Gingerbread for Liberty! How a German Baker Helped Win the American Revolution by Mara Rockliff and illustrated by Vincent X. Kirsch is a fantastic new non-fiction picture book that is sure to appeal to kids.
As always with the best narrative non-fiction, I am impressed by the author's ability to take an aspect of history or science and make it palatable and comprehensible for young listeners. As someone who has never enjoyed reading non-fiction, I feel comfortable assuming that I am as difficult to engage as your average eight-year-old. And I am not ashamed to admit that the word "gingerbread" in the title of Gingerbread for Liberty! How a German Baker Helped Win the American Revolution is exactly what made me pick it up. Happily, Rockliff does a fine job telling the story of Christopher Ludwick and his heroic acts of patriotism.
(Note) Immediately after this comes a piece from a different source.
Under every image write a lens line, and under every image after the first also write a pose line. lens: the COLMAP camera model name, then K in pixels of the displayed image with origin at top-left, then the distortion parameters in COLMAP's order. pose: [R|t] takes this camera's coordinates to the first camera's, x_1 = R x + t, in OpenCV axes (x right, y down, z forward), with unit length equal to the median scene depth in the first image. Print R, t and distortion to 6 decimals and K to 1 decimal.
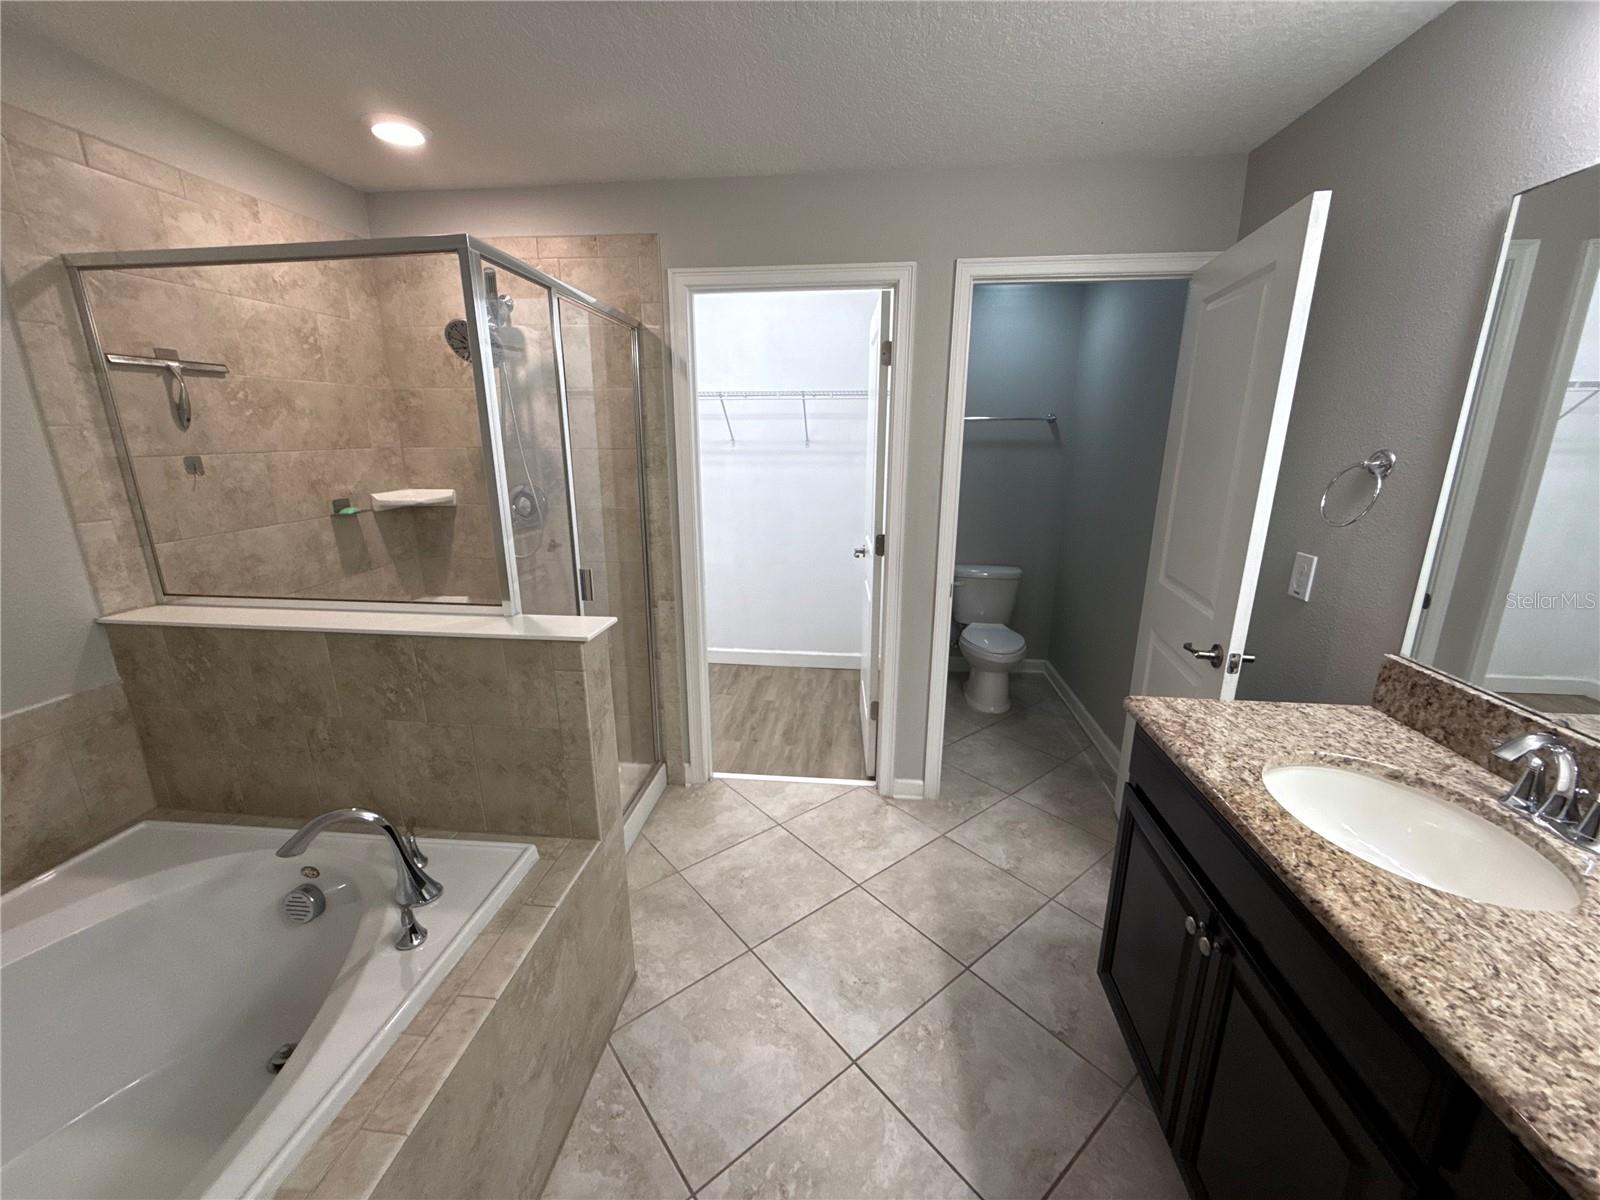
lens RADIAL K [[634.0, 0, 795.6], [0, 634.0, 598.8], [0, 0, 1]] dist [0.001430, -0.000305]
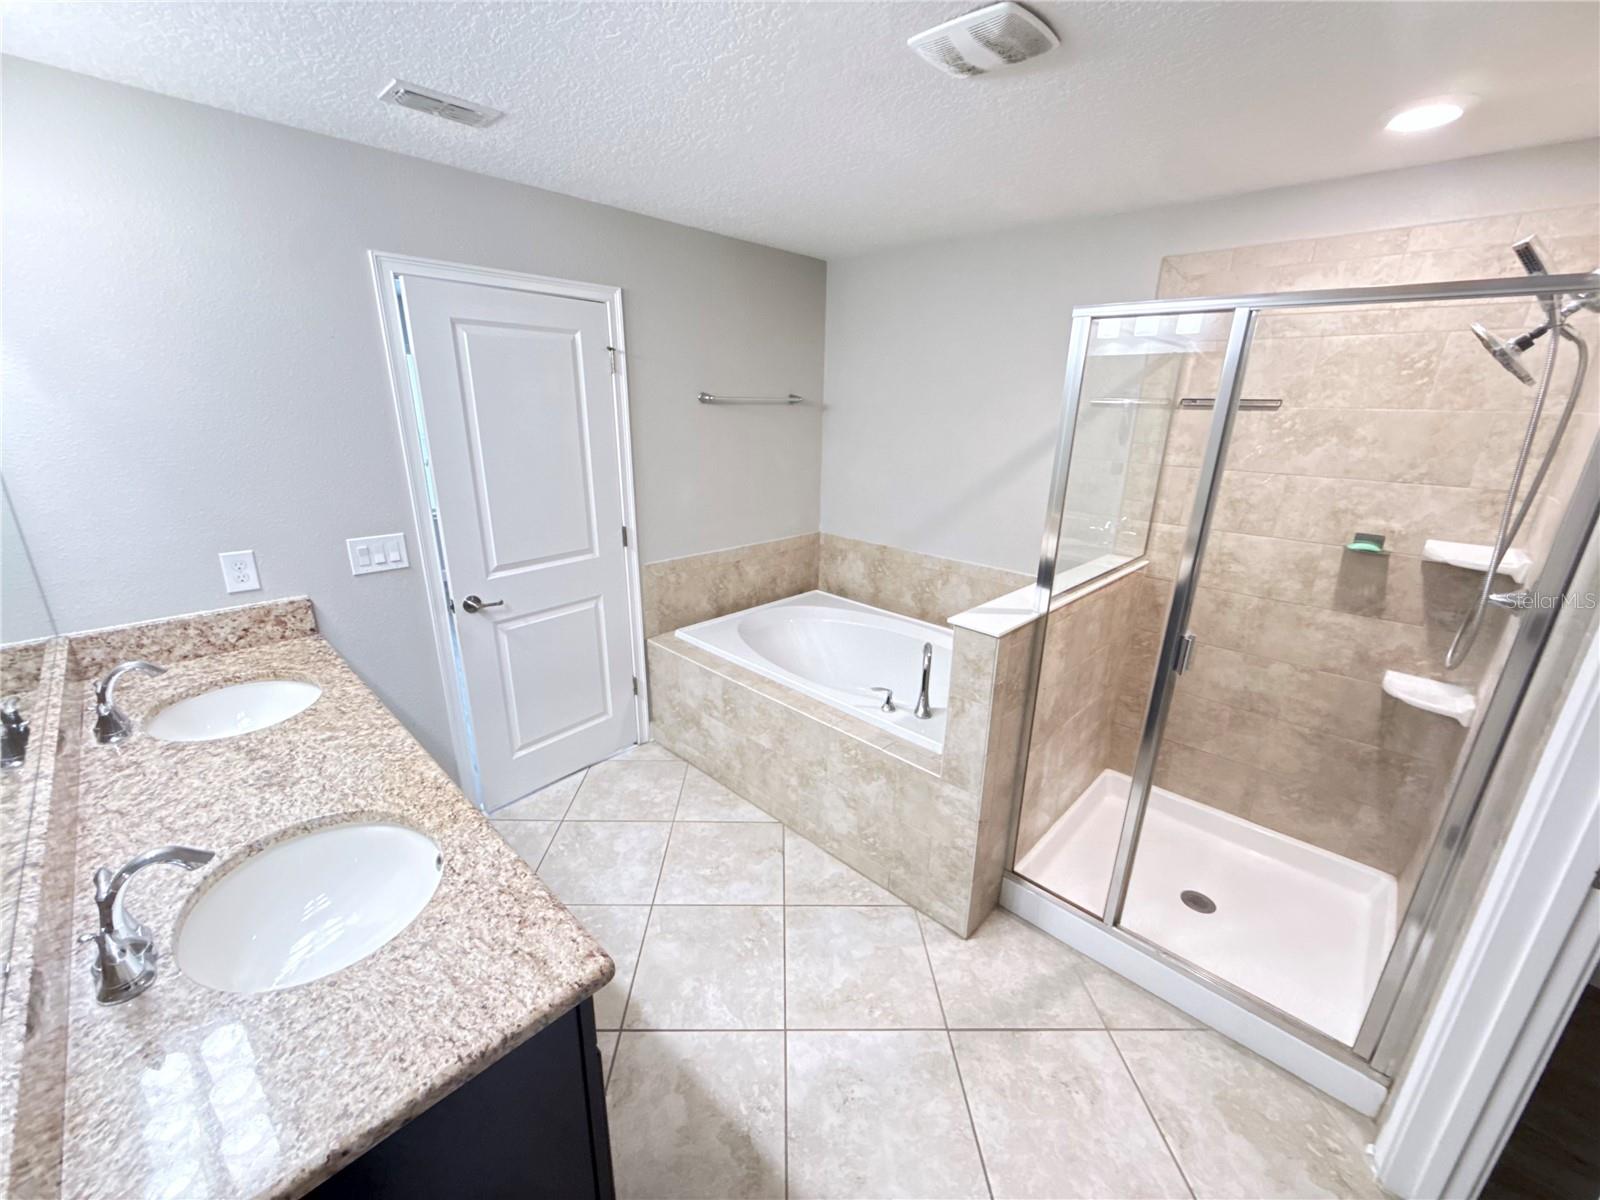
lens RADIAL K [[634.0, 0, 795.7], [0, 634.0, 600.6], [0, 0, 1]] dist [0.001430, -0.000305]
pose [[-0.603513, 0.230252, -0.763385, 0.693879], [-0.221877, 0.871090, 0.438148, -0.387354], [0.765861, 0.433805, -0.474626, 1.109268]]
And, as often happens when I read a book of this nature, I find myself even more deeply affected by the Author's Note than the book itself, I guess because I'm an adult.
Known only as "the baker" throughout Gingerbread for Liberty! How a German Baker Helped Win the American Revolution, the story of Christopher Ludwick begins in Philadelphia where he is a cheerful baker with an "honest face" and a "booming laugh." Kirsch's magnificent illustrations perfectly bring to life this wonderful, generous man and his story who can be heard bellowing, "No empty bellies here! Not in my America!" as he hands out broken pieces of gingerbread to hungry children.
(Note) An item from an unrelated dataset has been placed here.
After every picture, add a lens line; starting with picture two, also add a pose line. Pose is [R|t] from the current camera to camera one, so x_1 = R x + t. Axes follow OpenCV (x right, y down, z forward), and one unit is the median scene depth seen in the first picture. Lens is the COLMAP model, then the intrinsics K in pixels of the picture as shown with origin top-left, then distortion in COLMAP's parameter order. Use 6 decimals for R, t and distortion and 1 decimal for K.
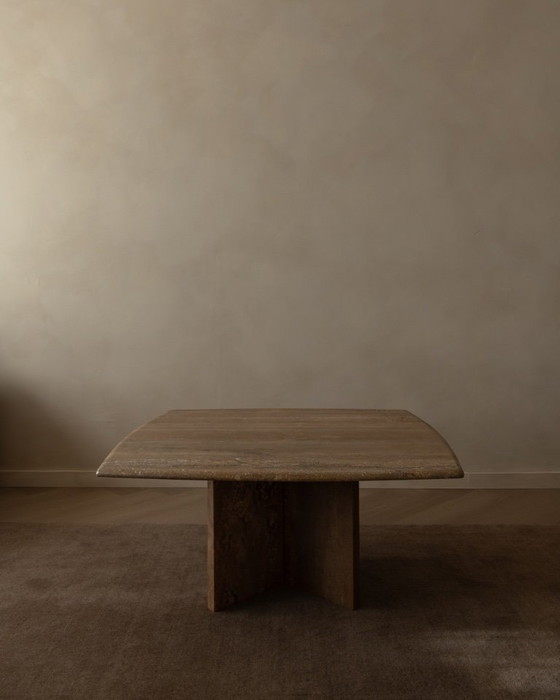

When the baker learns that his new country is going to war, he heads off to join General Washington even though he is old and fat. He was once a soldier in Germany, where he was born. Soon the baker is feeding the soldiers and the enemy, converting the armies hired by the King of England with his cry of, "No empty bellies here. Not in my America!"
The Author's Notes for Gingerbread for Liberty! How a German Baker Helped Win the American Revolution reveals so much more about the baker, German emigrant Christopher Ludwick. Returning home after the war, Ludwick was blind in one eye (a barrel of flour had fallen on his head during the war) and almost penniless, his house having been ransacked by the British armies. However, he rebuilt his bakery and continued to feed the city and the poor and hungry. Ludwick even stayed in Philadelphia in 1798 during the yellow fever outbreak, feeding the sick. Most moving of all, Ludwick paid for the education of at least fifty children and left his money to pay for the free schooling of poor children. Today, some 200 years later, the Christopher Ludwick Foundation gives about $200,000 a year to programs that help educate needy children in Philadelphia.
Not only is Gingerbread for Liberty! How a German Baker Helped Win the American Revolution a superb addition to the non-fiction shelves, but it is a magnificent example of character and bravery.